Trade tensions and geopolitical risks that fainting exposure the error line in the global financial system, the body of the payung bank of the bank central bank for international settlements, said in its latest assessment of the world economic condition.
The head of the bus that came out, is often nicknamed the Central Bank central bank, AgustÃn Carstens, said the trade war driven by the US and other shift in policies frozen in the long -standing economic order.
He said the global economy was in “important moments”, entering “new era of uncertainty and increased uncertainty”, which tested public trust in institutions, including the central bank.
Bank reports were issued more than a week before the deadline for US Presidential President Donald Trump on July 9 and came after six months of intense geopolitical upheaval.
When asked about Trump’s criticism of Federal Reserve as Jerome Powell, which included Trump labeling Fed’s chair as “stupid”, he was not too critical.
“It is expected that at certain points in the time that there will be friction,” former Mexican Central Bank Governor Carstens told reporters, referring to the relationship between the government and the central bank. “This is almost a design”.
Dot dollars
The BIS Annual Report, published on Sunday, is seen as an important measure of central banker thinking given the routine meeting of leading policy makers based in Switzerland.
Increasing protectionism and trade fragmentation is “specifically concerning” because they worsened the decline in economic growth and productivity that had been decades, Carstens said.
There is also evidence that the world economy is less resistant to shocks, with population aging, climate change, geopolitics and supply chain problems that all contribute to a more stable environment.
Post-Covid inflation surge seems to have an eternal impact on public perception of price movements as well, a study in the report shows.
High levels of public debt and increase increase the vulnerability of the financial system to interest rates and reduce the ability of the government to spend a way out of the crisis.
“This trend cannot continue,” Carstens said, referring to an increase in the level of debt and he said that higher military expenditure could encourage further debt.
Hyun Song Shin, the main economic advisor to the bus, also marked a sharp decline in the dollar.

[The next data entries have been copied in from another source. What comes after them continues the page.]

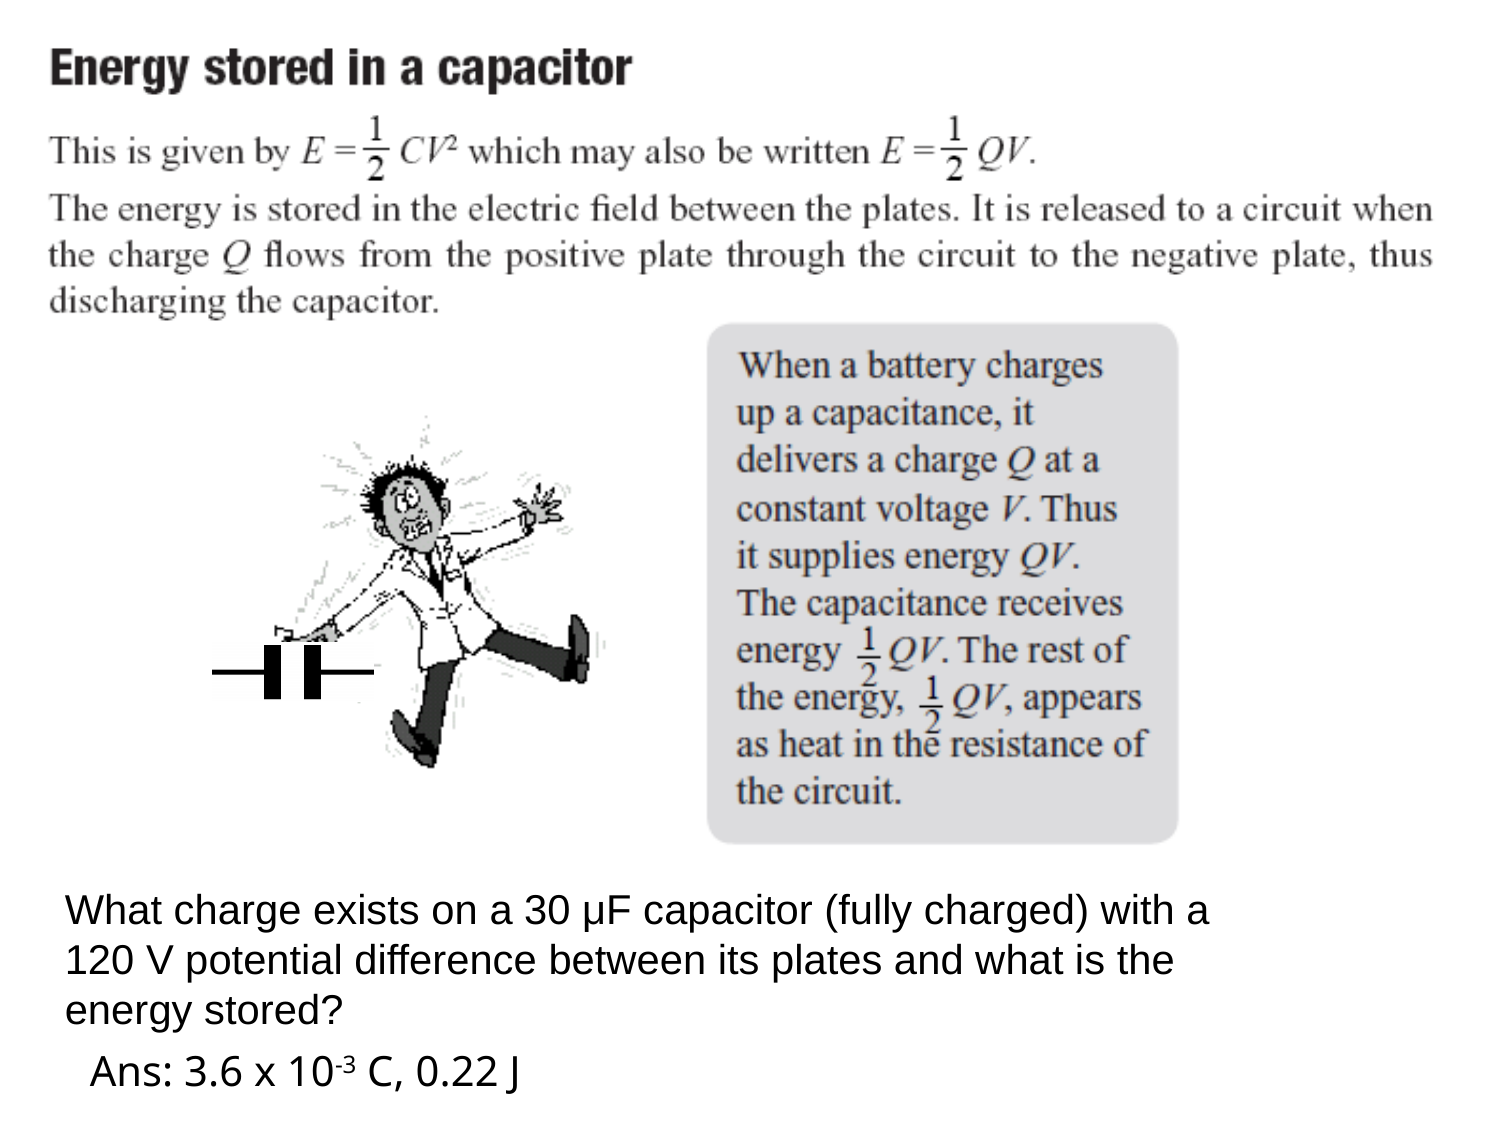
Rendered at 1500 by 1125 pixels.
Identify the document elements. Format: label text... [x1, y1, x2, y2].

picture [24, 24, 1457, 858]
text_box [212, 412, 613, 776]
text_box What charge exists on a 30 μF capacitor (fully charged) with a 120 V potential difference between its plates and what is the energy stored? [50, 875, 1300, 1040]
text_box Ans: 3.6 x 10-3 C, 0.22 J [74, 1037, 663, 1103]
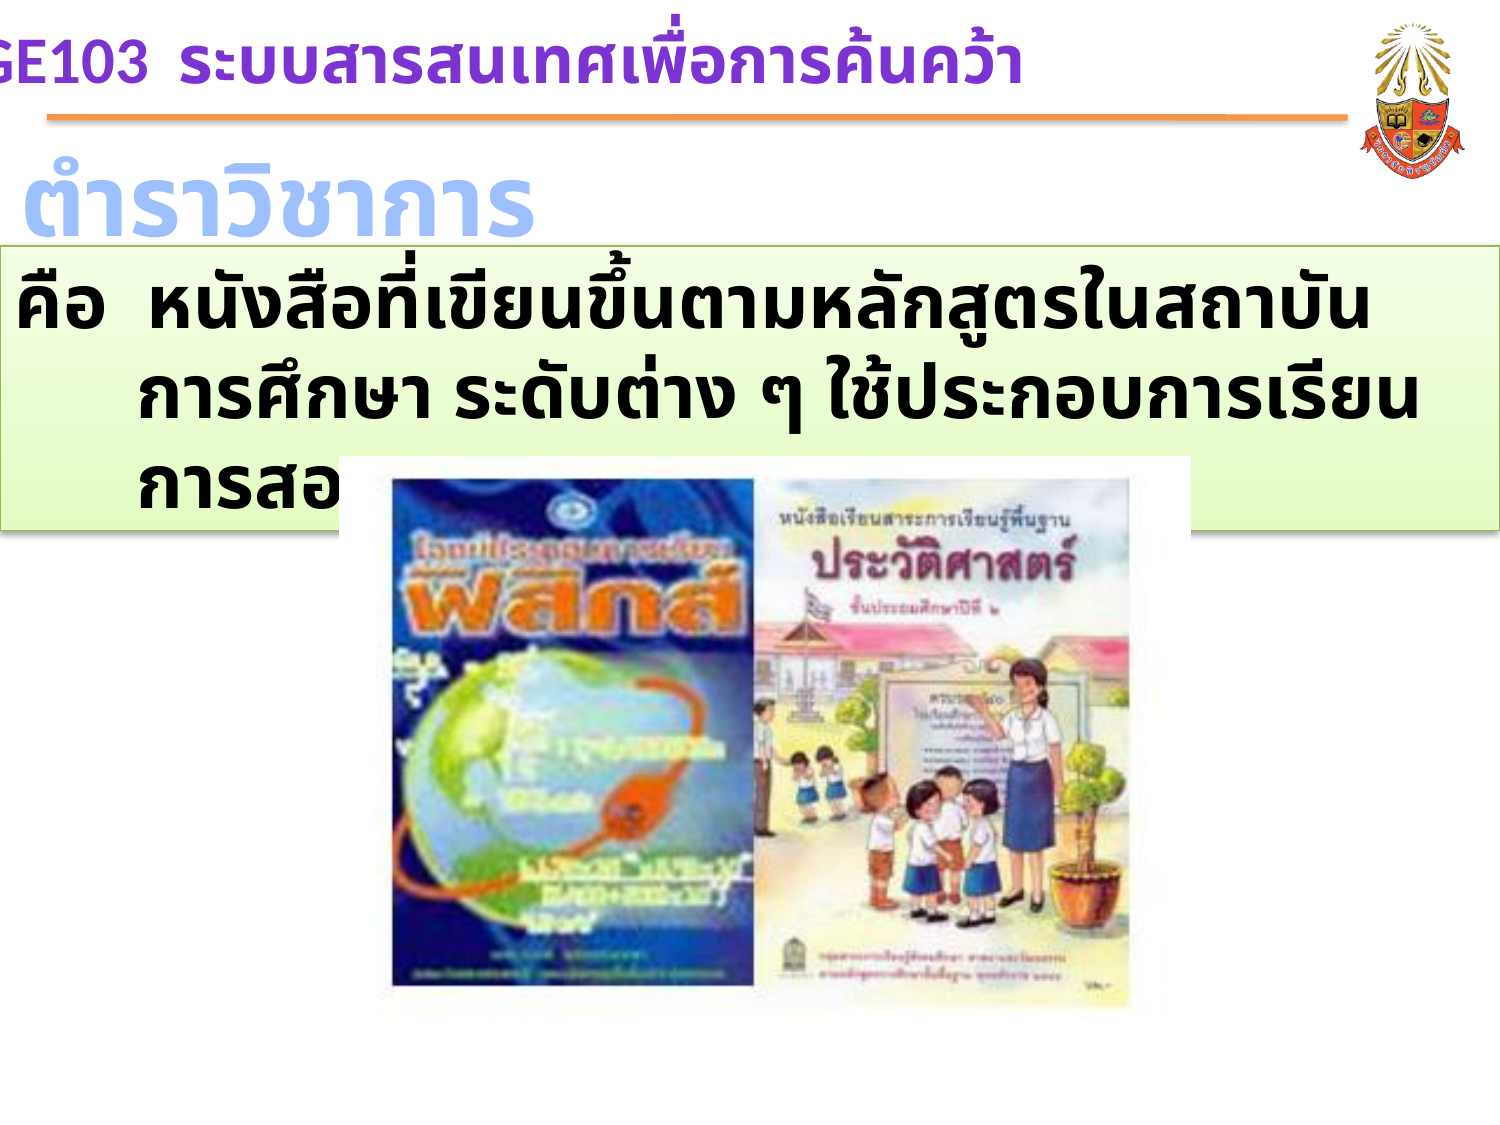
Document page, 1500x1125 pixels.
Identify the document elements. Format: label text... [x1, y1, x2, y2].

text_box คือ หนังสือที่เขียนขึ้นตามหลักสูตรในสถาบันการศึกษา ระดับต่าง ๆ ใช้ประกอบการเรียนการสอน [0, 245, 1500, 531]
text_box ตำราวิชาการ [5, 128, 553, 243]
picture [339, 456, 1191, 1079]
text_box GE103 ระบบสารสนเทศเพื่อการค้นคว้า [0, 9, 1041, 105]
picture [1359, 23, 1466, 180]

Down 10% since the beginning of the year and in its path to the largest H1 decline since the era of the free-floating exchange rate began in the early 1970s.
He said there was no evidence that this was the beginning of “great rotation” of US assets as suggested by several economies, but admitted that it was still too early to find out sovereign funds and the central bank moved slowly.
Short-term analysis, however, shows the “hedge of value” by non-US investors who hold treasury and other US assets seem to have made “important contributions” for the decline in dollars over the past few months.
“We haven’t seen anything (not) who will give us a reason for alarm,” Shin added.
The bus has issued a part of its report last week which gave a striking warning about a quick increase called stablecoin.
In the case of the BIS’s own finances, it is said to produce net profit of 843.7 million IMF SDR ($ 1.2 billion), while the total comprehensive income reached the highest record of SDR 3.4 billion ($ 5.3 billion) and currency deposits in the bank also reached a new height.
“It is important that the bus has the highest credit feasibility out there,” Carstens said.